A uniting factor between most types of gun violence has been mental health. Where regulatory discussions have stalled, Georgia politicians have been active in passing bills like House Bill 268, which calls for school systems to set up a behavioral threat management team that’s to intervene when school officials learn that students have threatened violence.
“There’s a lot of guns already out there, and you can’t prevent that, but we can mandate. I’ve actually had a piece of legislation that mandated insurance policies added to homeowner policies if there was a firearm in the house.”
— Spencer Frye,
State Representative for Georgia House District 122 (D)
A map shows the composite scores of the strength of gun laws in the United States, averaged from the strength of the laws in each state, according to Everytown, a nonprofit gun advocacy organization. Map by Lea D’Angelo
Passed by a 159-13 vote on March 4 and moved onto Senate vote, the bill, which has not yet been signed into law, has undergone multiple revisions but has bipartisan support. For Frye, the legislation may be a start to detangling the complex web of gun violence causes, but the solution doesn’t begin and end with mental health.
“There’s not one magic bullet that can solve any problem, right? It’s a group of solutions put together that will make our lives safer and our children safer,” Frye said. “That’s going to be through a combination of us paying attention to our mental health, finally, as an issue like a disease, and then the institution of safe gun ownership.”
Outside of the legislative sphere, students like CCHS junior Carlie Holmes feel the effects of the country’s lack of regulation.
“I think it should be way harder to get weapons. That’s part of why all of this is happening, because it’s so easy to get your hands on guns so quickly,” Holmes said. “As far as mental health for students and gun regulation and control, I feel like not enough is being done to prevent this from happening.”
Holmes’s sentiment is echoed in the current political climate, where efforts to encourage safe ownership and not limit it continue to be struck down.

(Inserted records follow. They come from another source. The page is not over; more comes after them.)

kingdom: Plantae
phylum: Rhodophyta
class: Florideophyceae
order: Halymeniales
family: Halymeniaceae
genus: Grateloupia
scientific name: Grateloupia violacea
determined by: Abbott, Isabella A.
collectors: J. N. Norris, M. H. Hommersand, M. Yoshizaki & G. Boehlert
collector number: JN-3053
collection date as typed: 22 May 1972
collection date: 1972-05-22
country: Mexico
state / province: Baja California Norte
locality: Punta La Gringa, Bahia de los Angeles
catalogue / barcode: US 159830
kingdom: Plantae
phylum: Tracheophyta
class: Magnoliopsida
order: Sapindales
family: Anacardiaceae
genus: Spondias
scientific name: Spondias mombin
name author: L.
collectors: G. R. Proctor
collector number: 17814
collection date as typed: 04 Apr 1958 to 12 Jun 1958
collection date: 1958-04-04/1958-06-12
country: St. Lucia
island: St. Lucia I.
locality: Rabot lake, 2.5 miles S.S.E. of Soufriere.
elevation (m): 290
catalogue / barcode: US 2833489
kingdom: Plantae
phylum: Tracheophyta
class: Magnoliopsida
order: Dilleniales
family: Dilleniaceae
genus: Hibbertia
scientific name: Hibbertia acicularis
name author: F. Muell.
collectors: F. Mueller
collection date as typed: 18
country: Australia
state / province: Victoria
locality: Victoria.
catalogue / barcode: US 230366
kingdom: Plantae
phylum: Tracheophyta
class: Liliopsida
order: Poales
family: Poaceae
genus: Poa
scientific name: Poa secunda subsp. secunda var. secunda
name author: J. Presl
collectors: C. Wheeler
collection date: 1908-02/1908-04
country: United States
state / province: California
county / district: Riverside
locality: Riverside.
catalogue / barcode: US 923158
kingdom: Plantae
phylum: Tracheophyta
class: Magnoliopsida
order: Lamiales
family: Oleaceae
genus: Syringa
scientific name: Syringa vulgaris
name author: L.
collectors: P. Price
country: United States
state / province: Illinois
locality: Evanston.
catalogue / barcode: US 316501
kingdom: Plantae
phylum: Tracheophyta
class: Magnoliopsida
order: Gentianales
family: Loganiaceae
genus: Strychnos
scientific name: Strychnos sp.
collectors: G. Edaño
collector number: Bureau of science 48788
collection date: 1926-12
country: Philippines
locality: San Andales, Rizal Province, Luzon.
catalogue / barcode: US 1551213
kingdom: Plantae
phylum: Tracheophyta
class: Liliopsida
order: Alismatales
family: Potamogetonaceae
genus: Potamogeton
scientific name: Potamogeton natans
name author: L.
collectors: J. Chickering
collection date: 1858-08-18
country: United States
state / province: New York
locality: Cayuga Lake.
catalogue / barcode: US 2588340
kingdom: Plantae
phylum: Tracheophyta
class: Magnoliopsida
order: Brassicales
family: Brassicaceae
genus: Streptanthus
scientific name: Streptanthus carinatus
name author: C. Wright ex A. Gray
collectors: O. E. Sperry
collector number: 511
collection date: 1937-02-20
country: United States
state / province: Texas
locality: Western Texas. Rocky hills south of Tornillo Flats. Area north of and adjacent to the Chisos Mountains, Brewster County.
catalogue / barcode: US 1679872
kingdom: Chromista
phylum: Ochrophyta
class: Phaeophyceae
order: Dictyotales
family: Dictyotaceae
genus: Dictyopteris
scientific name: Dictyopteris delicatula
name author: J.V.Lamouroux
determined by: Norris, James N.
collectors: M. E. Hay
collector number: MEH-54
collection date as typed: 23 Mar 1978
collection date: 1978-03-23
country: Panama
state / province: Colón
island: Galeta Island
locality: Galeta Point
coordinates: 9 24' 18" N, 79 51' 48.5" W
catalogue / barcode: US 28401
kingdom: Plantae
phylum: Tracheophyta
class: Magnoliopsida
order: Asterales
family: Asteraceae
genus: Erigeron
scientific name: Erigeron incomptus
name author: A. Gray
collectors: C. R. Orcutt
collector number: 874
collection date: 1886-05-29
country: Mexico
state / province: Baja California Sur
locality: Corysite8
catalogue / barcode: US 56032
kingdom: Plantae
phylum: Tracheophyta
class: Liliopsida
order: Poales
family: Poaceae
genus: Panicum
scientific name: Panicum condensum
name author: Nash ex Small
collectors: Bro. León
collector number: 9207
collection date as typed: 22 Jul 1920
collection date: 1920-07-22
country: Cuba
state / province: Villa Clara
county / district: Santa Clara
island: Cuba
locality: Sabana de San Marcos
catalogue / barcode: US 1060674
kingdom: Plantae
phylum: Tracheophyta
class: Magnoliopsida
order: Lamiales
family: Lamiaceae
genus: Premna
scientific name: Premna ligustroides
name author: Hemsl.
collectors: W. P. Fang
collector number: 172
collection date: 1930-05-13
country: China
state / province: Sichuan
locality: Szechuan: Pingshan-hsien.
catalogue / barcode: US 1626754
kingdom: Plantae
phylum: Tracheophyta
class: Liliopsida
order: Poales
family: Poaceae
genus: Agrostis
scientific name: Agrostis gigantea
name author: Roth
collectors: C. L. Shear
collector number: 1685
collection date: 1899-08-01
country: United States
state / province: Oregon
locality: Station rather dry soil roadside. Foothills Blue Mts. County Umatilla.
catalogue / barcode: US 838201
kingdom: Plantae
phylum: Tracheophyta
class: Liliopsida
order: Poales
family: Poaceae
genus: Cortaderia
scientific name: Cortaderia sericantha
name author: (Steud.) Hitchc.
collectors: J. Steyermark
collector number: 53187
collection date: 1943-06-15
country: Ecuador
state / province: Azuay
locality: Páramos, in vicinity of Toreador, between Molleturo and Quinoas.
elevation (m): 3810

“There’s a lot of guns already out there, and you can’t prevent that, but we can mandate. I’ve actually had a piece of legislation that mandated insurance policies added to homeowner policies if there was a firearm in the house,” Frye said. “I think it’s a combination of things that are going to help us get to where we need to be.”
As conversations continue regarding gun violence in places as disparate as the Georgia General Assembly and Frye’s Deep South family home, Girtz is left with a question – not an answer – about what happens next.
“Connecticut has a third of the gun death rate of Georgia, so three times as many people die by a bullet in Georgia as in Connecticut,” Girtz said. “Same nation, the same US Constitution, the same Second Amendment, but doing some smart things on the regulatory front. Why wouldn’t we want to keep more of our friends and neighbors and loved ones alive?”